Perplexity Cannot Always Tell Right from Wrong
Petar Veličković, Federico Barbero, Christos Perivolaropoulos, Simon Osindero, Razvan Pascanu
TL;DR
Perplexity, a common proxy for model quality, can be misleading for model selection, especially with long contexts and distribution shifts. Grounded in a continuity theorem for decoder-only Transformers, the paper proves that high-confidence copying of long sequences implies the existence of inputs the model gets wrong yet with log-perplexity approaching zero. It introduces iso-perplexity analysis and demonstrates, via parity and bitstring copy experiments, that perplexity can fail to prefer the more accurate model, particularly under OOD conditions.
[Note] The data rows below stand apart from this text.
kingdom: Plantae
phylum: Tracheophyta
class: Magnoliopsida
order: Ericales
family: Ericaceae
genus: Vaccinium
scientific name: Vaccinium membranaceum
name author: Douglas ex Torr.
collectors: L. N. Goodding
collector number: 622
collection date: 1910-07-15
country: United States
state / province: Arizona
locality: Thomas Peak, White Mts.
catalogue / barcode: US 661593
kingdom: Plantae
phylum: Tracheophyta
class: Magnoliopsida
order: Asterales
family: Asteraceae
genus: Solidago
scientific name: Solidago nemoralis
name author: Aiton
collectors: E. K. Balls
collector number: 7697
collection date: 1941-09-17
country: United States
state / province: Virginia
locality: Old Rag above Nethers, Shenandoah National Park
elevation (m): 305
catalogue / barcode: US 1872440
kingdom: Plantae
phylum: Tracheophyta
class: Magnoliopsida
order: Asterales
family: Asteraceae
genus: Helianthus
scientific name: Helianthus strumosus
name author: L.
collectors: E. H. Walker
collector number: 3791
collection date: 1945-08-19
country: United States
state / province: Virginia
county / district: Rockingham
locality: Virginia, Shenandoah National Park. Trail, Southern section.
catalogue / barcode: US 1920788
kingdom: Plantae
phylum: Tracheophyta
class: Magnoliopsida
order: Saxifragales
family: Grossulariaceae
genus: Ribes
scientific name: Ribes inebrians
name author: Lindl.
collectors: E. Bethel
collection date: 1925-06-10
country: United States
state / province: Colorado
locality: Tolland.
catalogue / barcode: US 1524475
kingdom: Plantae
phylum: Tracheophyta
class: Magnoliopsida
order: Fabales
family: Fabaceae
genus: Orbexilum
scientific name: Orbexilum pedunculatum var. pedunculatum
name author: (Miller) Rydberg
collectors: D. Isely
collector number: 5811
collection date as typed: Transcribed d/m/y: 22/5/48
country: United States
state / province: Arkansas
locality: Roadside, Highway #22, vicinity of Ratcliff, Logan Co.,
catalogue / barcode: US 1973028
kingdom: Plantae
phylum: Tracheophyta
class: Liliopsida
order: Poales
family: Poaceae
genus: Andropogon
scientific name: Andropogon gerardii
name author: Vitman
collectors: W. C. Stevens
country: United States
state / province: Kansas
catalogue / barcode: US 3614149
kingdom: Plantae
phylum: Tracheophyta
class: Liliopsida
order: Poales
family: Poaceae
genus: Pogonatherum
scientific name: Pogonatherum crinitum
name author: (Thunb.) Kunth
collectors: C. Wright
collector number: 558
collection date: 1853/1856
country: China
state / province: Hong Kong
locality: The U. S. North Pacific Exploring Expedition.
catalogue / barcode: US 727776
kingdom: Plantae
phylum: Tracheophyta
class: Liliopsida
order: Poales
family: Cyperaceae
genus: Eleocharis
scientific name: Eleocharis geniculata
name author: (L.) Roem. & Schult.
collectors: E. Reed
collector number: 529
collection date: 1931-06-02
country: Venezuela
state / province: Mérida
The work advocates diagnostic approaches and confidence-aware metrics to complement perplexity for safer, more reliable model selection and deployment.
Abstract
Perplexity -- a function measuring a model's overall level of "surprise" when encountering a particular output -- has gained significant traction in recent years, both as a loss function and as a simple-to-compute metric of model quality. Prior studies have pointed out several limitations of perplexity, often from an empirical manner. Here we leverage recent results on Transformer continuity to show in a rigorous manner how perplexity may be an unsuitable metric for model selection. Specifically, we prove that, if there is any sequence that a compact decoder-only Transformer model predicts accurately and confidently -- a necessary pre-requisite for strong generalisation -- it must imply existence of another sequence with very low perplexity, but not predicted correctly by that same model. Further, by analytically studying iso-perplexity plots, we find that perplexity will not always select for the more accurate model -- rather, any increase in model confidence must be accompanied by a commensurate rise in accuracy for the new model to be selected.